Il proprietario di una casa unifamiliare potrà decidere di aprire il cantiere anche a ridosso della scadenza del 30 giugno, purché entro tale data effettui un bonifico parlante in favore della (o delle) impresa esecutrice pari all’importo per il quale intende fruire del 110%.

In presenza di disponibilità economiche (fondi propri o prestito bancario), potrà anticipare il pagamento dell’intero importo dell’appalto (previa fideiussione), incamerando in tal modo i corrispondenti crediti fiscali derivanti dal Superbonus.
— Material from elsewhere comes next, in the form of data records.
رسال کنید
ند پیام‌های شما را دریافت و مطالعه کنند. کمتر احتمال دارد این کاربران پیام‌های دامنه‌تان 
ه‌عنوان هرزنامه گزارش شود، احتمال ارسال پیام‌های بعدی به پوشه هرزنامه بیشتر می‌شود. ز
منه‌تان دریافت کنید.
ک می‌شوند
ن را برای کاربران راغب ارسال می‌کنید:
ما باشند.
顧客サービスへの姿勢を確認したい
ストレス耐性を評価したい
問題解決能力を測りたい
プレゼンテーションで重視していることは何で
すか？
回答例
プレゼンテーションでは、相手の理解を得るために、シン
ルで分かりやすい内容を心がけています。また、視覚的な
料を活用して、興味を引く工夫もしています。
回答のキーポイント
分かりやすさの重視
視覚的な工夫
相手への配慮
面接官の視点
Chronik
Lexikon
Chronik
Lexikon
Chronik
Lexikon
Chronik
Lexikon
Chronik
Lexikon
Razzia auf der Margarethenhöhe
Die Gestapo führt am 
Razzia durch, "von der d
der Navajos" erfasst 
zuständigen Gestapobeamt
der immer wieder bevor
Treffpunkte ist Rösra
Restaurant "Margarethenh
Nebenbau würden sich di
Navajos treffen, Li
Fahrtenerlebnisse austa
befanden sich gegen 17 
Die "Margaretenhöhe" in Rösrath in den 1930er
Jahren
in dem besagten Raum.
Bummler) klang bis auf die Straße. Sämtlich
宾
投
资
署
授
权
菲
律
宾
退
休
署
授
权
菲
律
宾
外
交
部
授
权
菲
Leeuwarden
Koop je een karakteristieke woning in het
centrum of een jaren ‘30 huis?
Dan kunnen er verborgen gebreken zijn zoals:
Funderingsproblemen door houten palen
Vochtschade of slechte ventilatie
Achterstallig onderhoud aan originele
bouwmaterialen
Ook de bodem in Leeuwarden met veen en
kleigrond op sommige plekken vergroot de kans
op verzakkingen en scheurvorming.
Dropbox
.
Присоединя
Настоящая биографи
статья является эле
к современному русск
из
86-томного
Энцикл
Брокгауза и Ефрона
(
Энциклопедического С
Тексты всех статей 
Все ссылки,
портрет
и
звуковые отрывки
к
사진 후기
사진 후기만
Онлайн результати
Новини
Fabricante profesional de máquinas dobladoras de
Il “rimborso” potrà poi avvenire solo con la modalità della detrazione diretta in dichiarazione dei redditi, in 4 rate di pari importo per i prossimi 4 anni, poiché il comma 1-bis dell’art. 121 prevede che “L’opzione di cui al comma 1 può essere esercitata in relazione a ciascuno stato di avanzamento dei lavori…”. Quindi senza lavori non ci può essere uno stato di avanzamento e senza stato di avanzamento non ci può essere alcuna opzione alternativa ad un “utilizzo diretto della detrazione”.

Se il pagamento effettuato prima del 30 giugno fosse inferiore all’importo totale dell’appalto, sulla parte rimanente, pagabile in corso d’opera o a fine lavori secondo accordi contrattuali, si potrà fruire delle detrazioni ordinarie:

  • 50% per ristrutturazione edilizia
  • 70% per sismabonus con miglioramento di una classe di rischio sismico
  • 80% per sismabonus con miglioramento di due o più classi di rischio sismico
  • 65% per ecobonus.

Chi invece riuscirà a eseguire almeno il 30% dei lavori complessivi entro il 30 giugno?

Ci saranno tre possibilità in più:

  1. fare lo sconto in fattura, anche a SAL, da una impresa che a sua volta cederà il credito a una banca;
  2. fare lo sconto in fattura, anche a SAL, da una impresa che userà il credito in prima persona per compensare le proprie imposte;
  3. cedere il credito d’imposta ad un istituto di credito.

Infine, il Decreto indica quando vanno iniziati i lavori per accedere al Superbonus, sicuramente prima del 30 giugno 2022, ma non dice quando vanno terminati.

Indicazioni arrivano dall’interrogazione parlamentare num. 5-07055 del 17 novembre 2021, in occasione della quale l’Agenzia delle Entrate ha affermato che:

“Relativamente al periodo temporale nel quale gli interventi devono essere completati, si osserva che – ancorché le norme sopra citate non stabiliscano il termine entro il quale i lavori debbano essere ultimati ai fini del consolidamento della detrazione o dell’esercizio dell’opzione per una delle modalità alternative alla fruizione diretta della detrazione medesima – come già precisato in diverse occasioni, risulta necessario, ai predetti fini, che gli interventi vengano comunque ultimati.”